How Are You Doing?

How Are You Doing?

My neighbor and I were recently talking, from a respectful eight-foot distance, when we decided it is no longer appropriate to being an conversation with, “How are you doing?” Because really, what is person you’re asking going to say? Answers pretty much have to range from “Good! -  Meh. - Really?” depending on the specific life topic. Should you find yourself on a teleconference faced with this question, here’s a guide to help you pick your answer.



  • Good! I find gratitude for the things in life going well.
  • Meh. I need to spend less time looking at social media.
  • Really? Dammit, why doesn't my <insert loved one's name here> understand-  it’s not fake news!
  • My answer: I am trying to be patient and remind myself; this will end. I just don’t have happen to know when. Truth be told, my success with this is highly variable. Some days are just better than others.  


  • Good! I disinfect my phone regularly. 
  • Meh. I can stop touching my face- any time I want.
  • Really? Whatever. You can't smell me over Zoom. 
  • My answer: I shower every day. Well, most days. Wait, what day is it?

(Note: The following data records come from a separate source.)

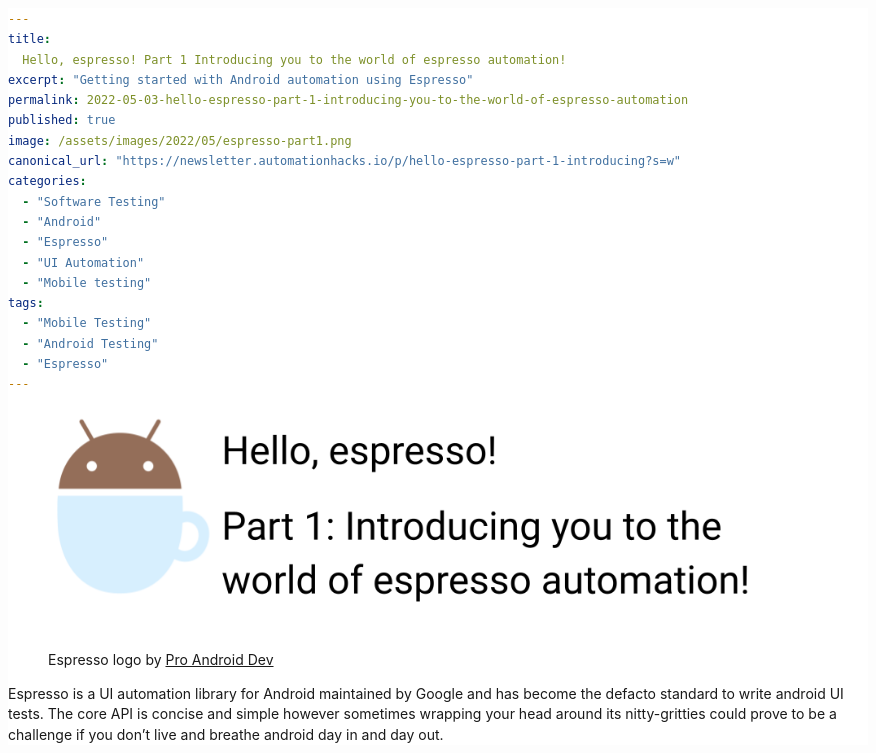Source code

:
 ```yaml
---
title:
  Hello, espresso! Part 1 Introducing you to the world of espresso automation!
excerpt: "Getting started with Android automation using Espresso"
permalink: 2022-05-03-hello-espresso-part-1-introducing-you-to-the-world-of-espresso-automation
published: true
image: /assets/images/2022/05/espresso-part1.png
canonical_url: "https://newsletter.automationhacks.io/p/hello-espresso-part-1-introducing?s=w"
categories:
  - "Software Testing"
  - "Android"
  - "Espresso"
  - "UI Automation" 
  - "Mobile testing"
tags:
  - "Mobile Testing"
  - "Android Testing"
  - "Espresso"
---
```


<figure class="image">
    <img src="assets/images/2022/05/espresso-part1.png" alt="Espresso logo and the title Hello, espresso! Part 1 Introducing you to the world of espresso automation!">
    <figcaption>
        Espresso logo by <a
            href="https://www.google.com/imgres?imgurl=https%3A%2F%2Fmiro.medium.com%2Fmax%2F600%2F1*Z2iFvuo4pMsK-aYhPkiGWA.png&imgrefurl=https%3A%2F%2Fproandroiddev.com%2Ftesting-android-ui-with-pleasure-e7d795308821&tbnid=2m9PR31uA1zqGM&vet=12ahUKEwjtm9SLnMT3AhVE8IUKHREuDVUQMygAegUIARCpAQ..i&docid=cWI2R5HvetOtGM&w=600&h=692&q=espresso%20android&ved=2ahUKEwjtm9SLnMT3AhVE8IUKHREuDVUQMygAegUIARCpAQ">Pro Android Dev</a>
    </figcaption>
</figure>

Espresso is a UI automation library for Android maintained by Google and has
become the defacto standard to write android UI tests. The core API is concise
and simple however sometimes wrapping your head around its nitty-gritties could
prove to be a challenge if you don’t live and breathe android day in and day
out.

  • Good! Produce is available – salad party!
  • Meh. I eat snacks from bowls, not the bags.
  • Really? Hamburgers, fried chicken, tacos, pizza, wee!
  • My answer: Who makes a cake, in the middle of the week!? Apparently, I do.


  • Good! Rom-coms and cute animal documentaries lift my spirits
  • Meh. I re-watched Outbreak and Contagion. They really hold up.
  • Really? I scream at the politicians on the T.V. A lot. Like all the time.
  • My answer: I let my elementary school-aged children watch the 1980 classic, Blues Brothers. It has an R rating, but basically, it’s for language, which I reasoned isn’t anything they didn’t hear come out of my mouth back in the days when we sat in traffic. Besides, it’s never too young to start hating Illinois Nazis.

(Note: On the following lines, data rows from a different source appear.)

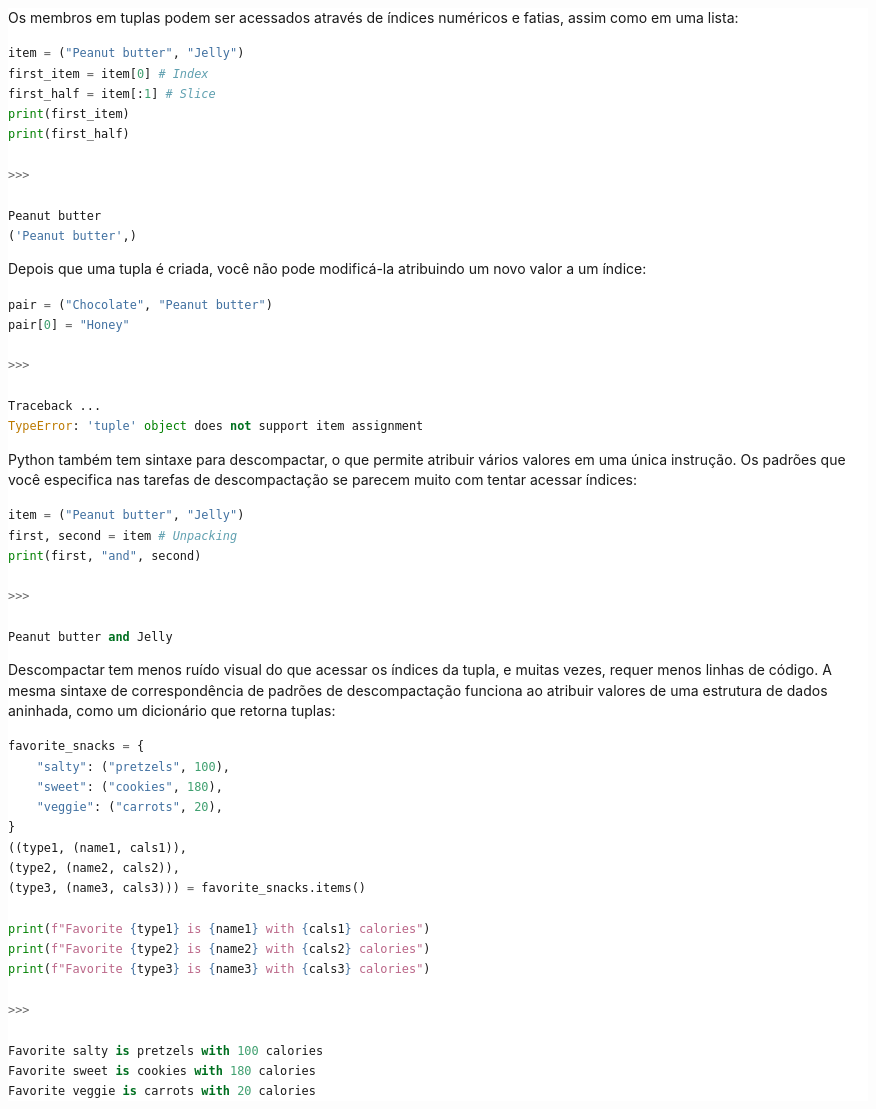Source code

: Os membros em tuplas podem ser acessados através de índices numéricos e fatias, assim como em uma lista:

```python
item = ("Peanut butter", "Jelly")
first_item = item[0] # Index
first_half = item[:1] # Slice
print(first_item)
print(first_half)

>>>

Peanut butter
('Peanut butter',)
```

Depois que uma tupla é criada, você não pode modificá-la atribuindo um novo valor a um índice:

```python
pair = ("Chocolate", "Peanut butter")
pair[0] = "Honey"

>>>

Traceback ...
TypeError: 'tuple' object does not support item assignment
```

Python também tem sintaxe para descompactar, o que permite atribuir vários valores em uma única instrução. Os padrões que você especifica nas tarefas de descompactação se parecem muito com tentar acessar índices:

```python
item = ("Peanut butter", "Jelly")
first, second = item # Unpacking
print(first, "and", second)

>>>

Peanut butter and Jelly
```

Descompactar tem menos ruído visual do que acessar os índices da tupla, e muitas vezes, requer menos linhas de código. A mesma sintaxe de correspondência de padrões de descompactação funciona ao atribuir valores de uma estrutura de dados aninhada, como um dicionário que retorna tuplas:

```python
favorite_snacks = {
	"salty": ("pretzels", 100),
	"sweet": ("cookies", 180),
	"veggie": ("carrots", 20),
}
((type1, (name1, cals1)),
(type2, (name2, cals2)),
(type3, (name3, cals3))) = favorite_snacks.items()

print(f"Favorite {type1} is {name1} with {cals1} calories")
print(f"Favorite {type2} is {name2} with {cals2} calories")
print(f"Favorite {type3} is {name3} with {cals3} calories")

>>>

Favorite salty is pretzels with 100 calories
Favorite sweet is cookies with 180 calories
Favorite veggie is carrots with 20 calories
```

  • Good! I take long walks and practice yoga daily.
  • Meh. I stare at the treadmill in the corner
  • Really? I broke up with my fitbit. 
  • My answer: I’m actually doing pretty good on this one. I get out for a brisk walk 3 – 4 times per week. I think walking in the middle of the street simultaneously serves to maintain proper social distance from the folks on the side walk and says, “F*ck you, car culture! I am no longer your slave!”


  • Good! I put on clean clothes, just like any normal day.
  • Meh. No one can see my elastic waist pants on video calls.
  • Really? I lie about the computer camera not working and only wear a loin cloth.
  • My answer: Leggings have become my go-to for pants. I think I can still button my jeans. Maybe. As my husband observed, this is going to be the first time in history when the population gets fatter because of a plague.


  • Good! I take my herbs 2-3 times per day, just like usual. I feel great!
  • Meh. When I remember, which is most days.
  • Really? I lie awake at 2 a.m. and think about how there is Solid Eight in my cabinet.
  • My answer: On advice of council, I respectfully decline to answer and assert my fifth amendment privilege.

Personally, I think a better way to inquire after someone's well being in these strange, strange times we find ourselves is, "Do you have enough toilet paper?" And then, if you have a square to spare, offer some yours.